Task instructions –
Beginning at the line with "Rendered at 2001 by 1125 pixels.", please repeat each line exactly through the end of the records below, including that first line and the last, but no pictures.
[[ Supplied information, beginning ]]
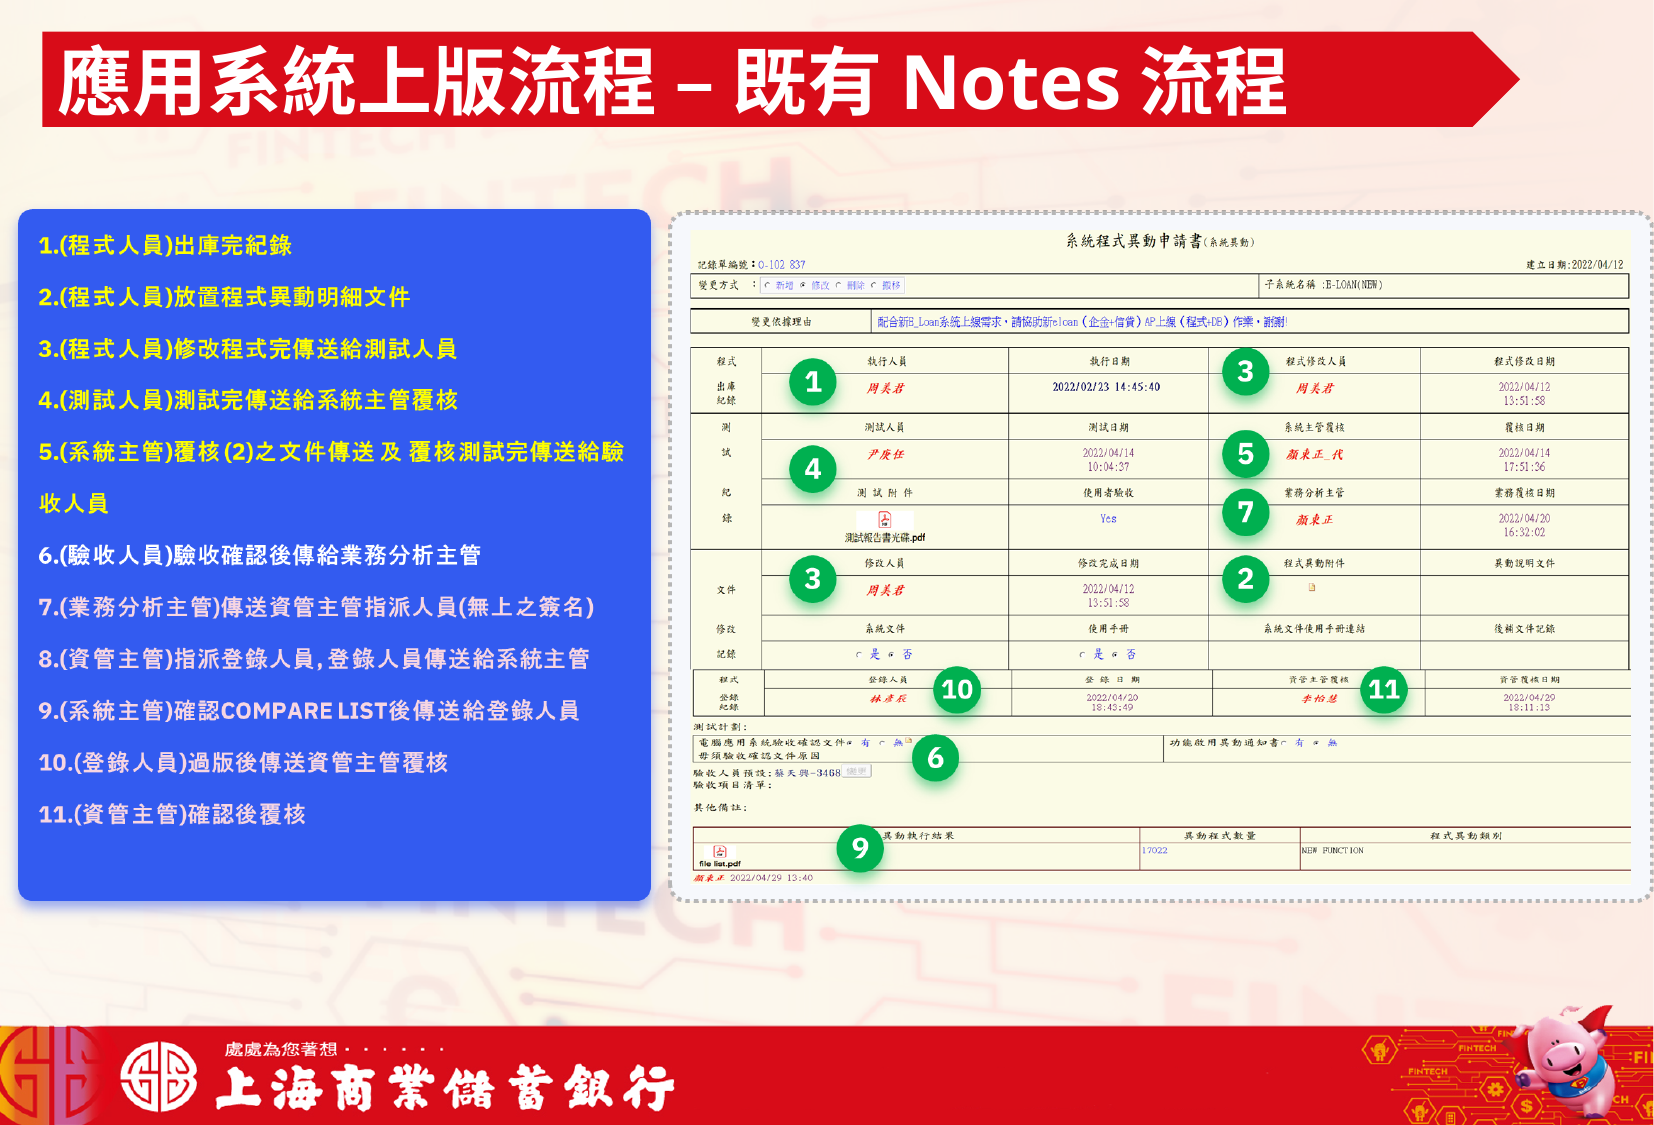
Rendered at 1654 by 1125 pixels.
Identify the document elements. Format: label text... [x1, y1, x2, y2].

text_box 應用系統上版流程 – 既有Notes流程 [42, 31, 1521, 127]
picture [0, 0, 1654, 1125]
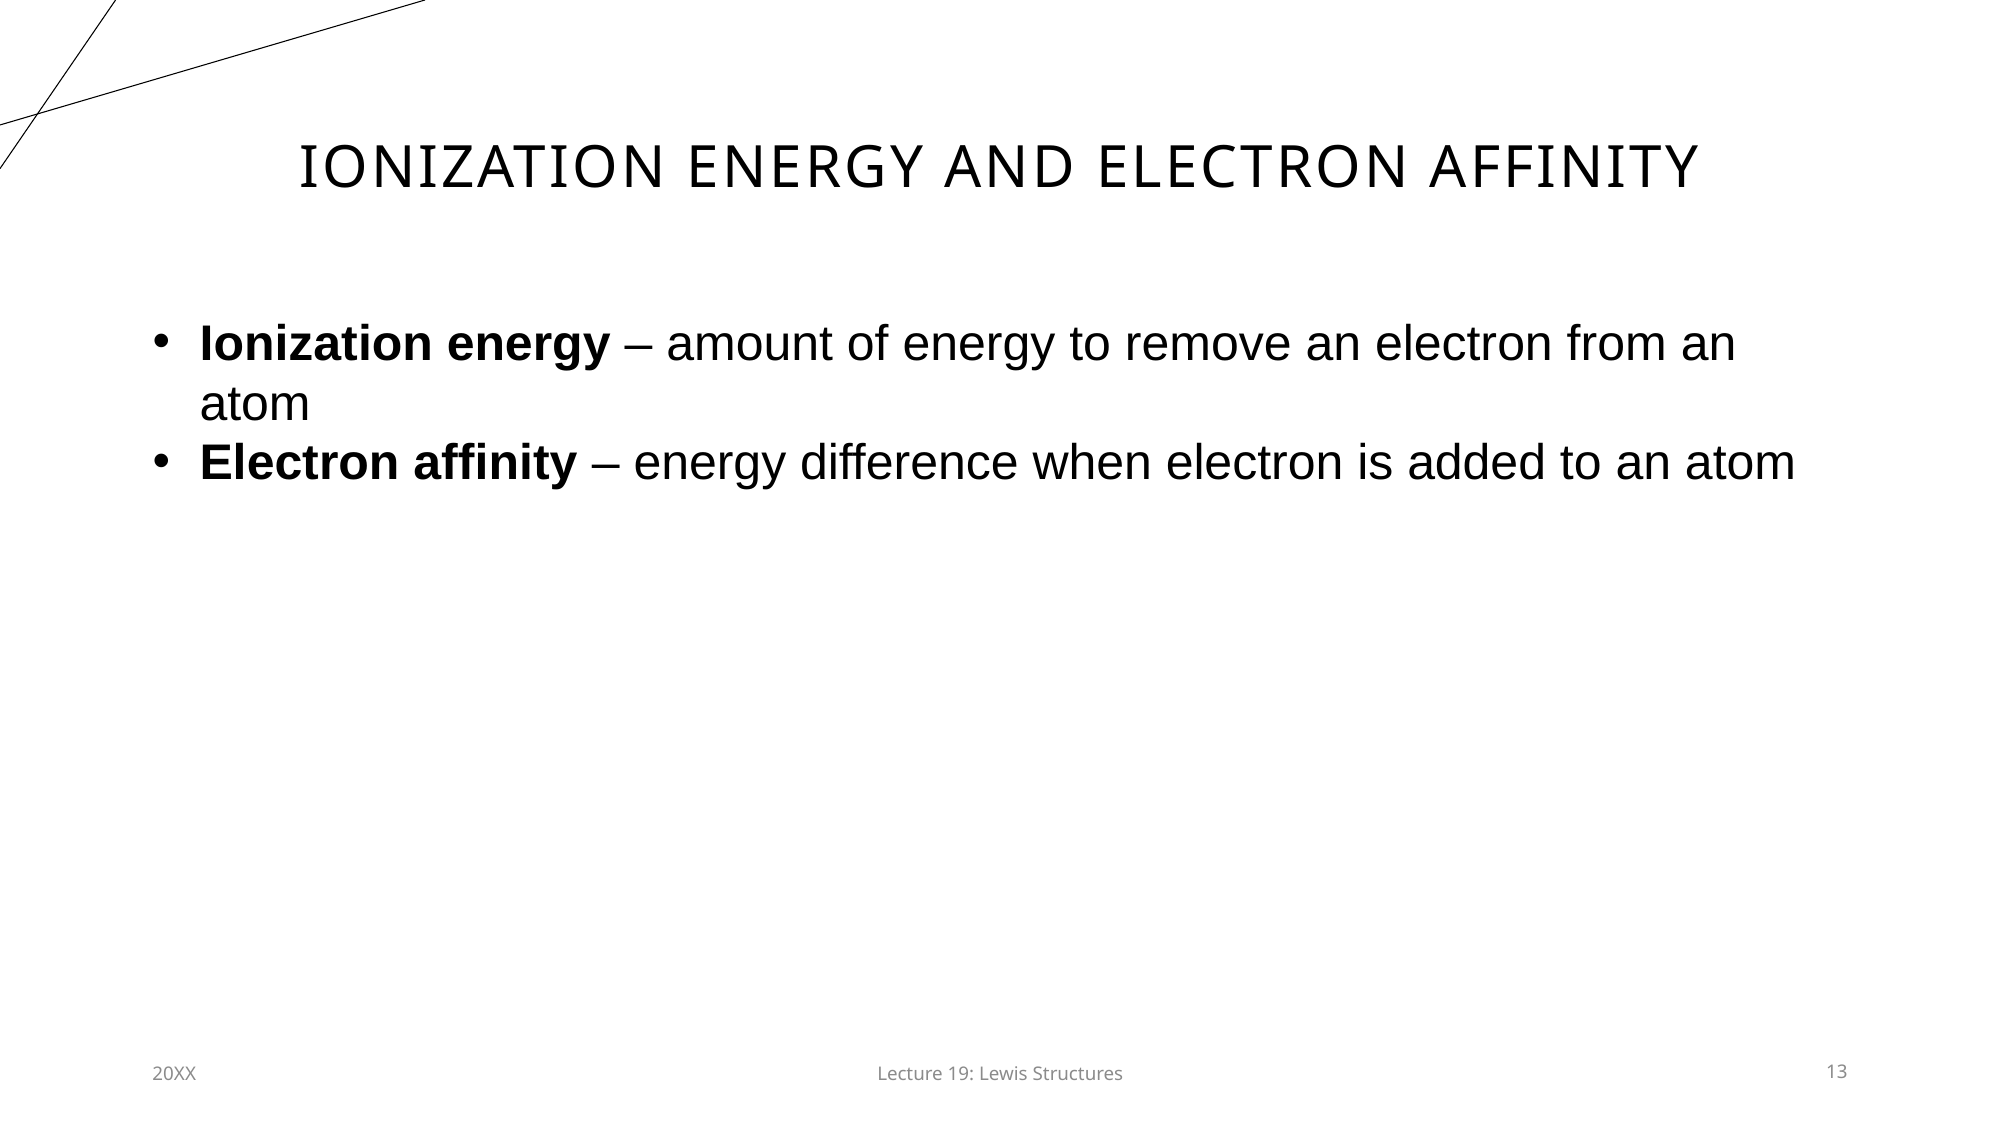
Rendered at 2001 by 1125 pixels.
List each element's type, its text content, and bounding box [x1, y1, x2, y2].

title Ionization energy and electron affinity [137, 59, 1863, 278]
slide_number 13 [1412, 1042, 1863, 1103]
slide_number 20XX [137, 1042, 588, 1103]
text_box Ionization energy – amount of energy to remove an electron from an atom Electron affinity – energy difference when electron is added to an atom [137, 302, 1858, 498]
footer Lecture 19: Lewis Structures​ [662, 1042, 1338, 1103]
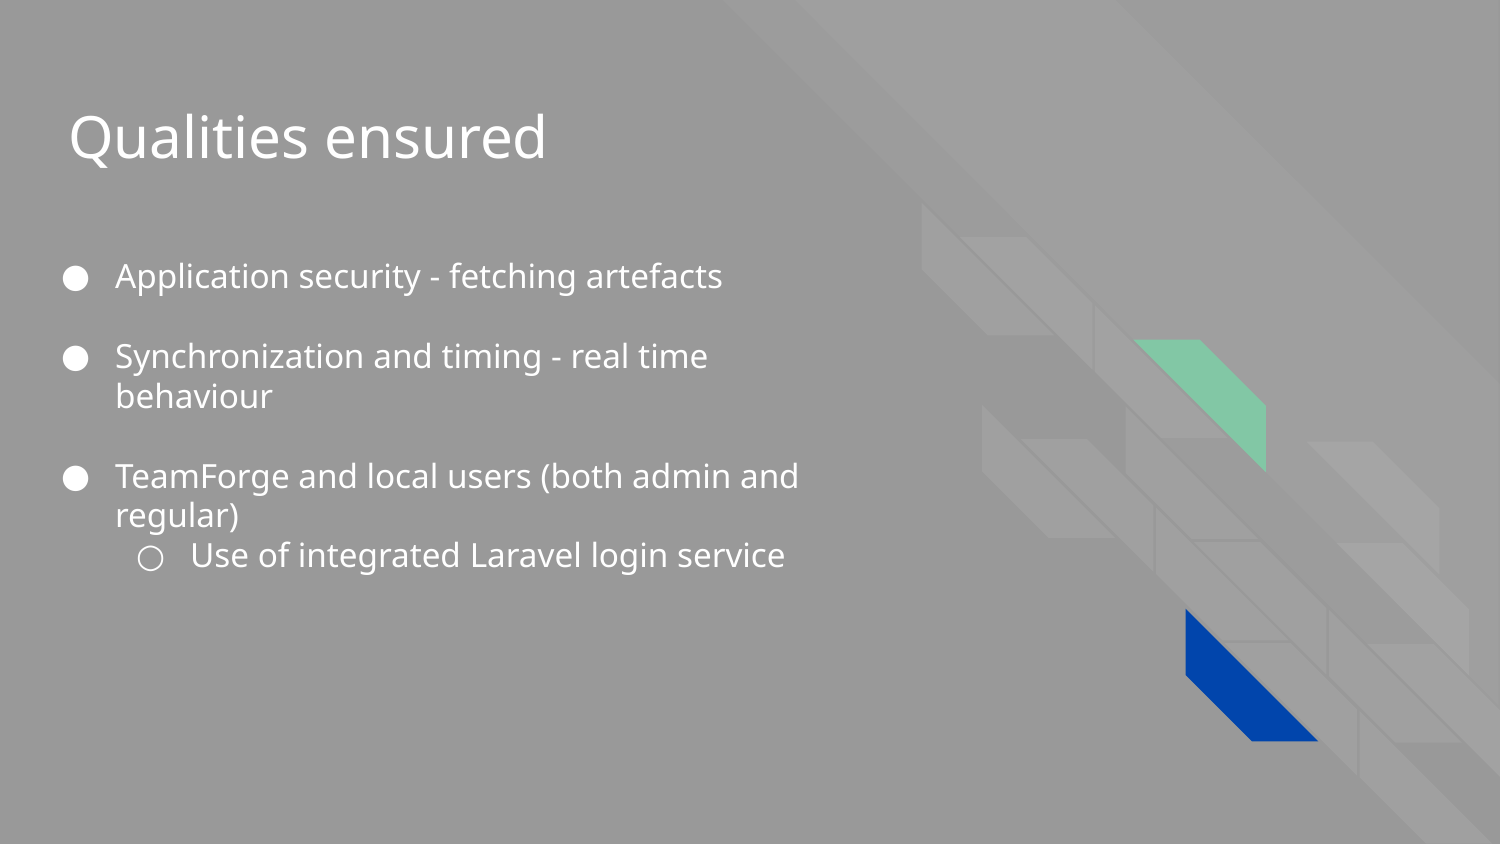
[[ Supplied information, end ]]
Result of this exercise –
Rendered at 2001 by 1125 pixels.
List each element's type, its text content, and bounding box [x1, y1, x2, y2].

title Ionization energy and electron affinity [137, 59, 1863, 278]
slide_number 13 [1412, 1042, 1863, 1103]
slide_number 20XX [137, 1042, 588, 1103]
text_box Ionization energy – amount of energy to remove an electron from an atom Electron affinity – energy difference when electron is added to an atom [137, 302, 1858, 498]
footer Lecture 19: Lewis Structures​ [662, 1042, 1338, 1103]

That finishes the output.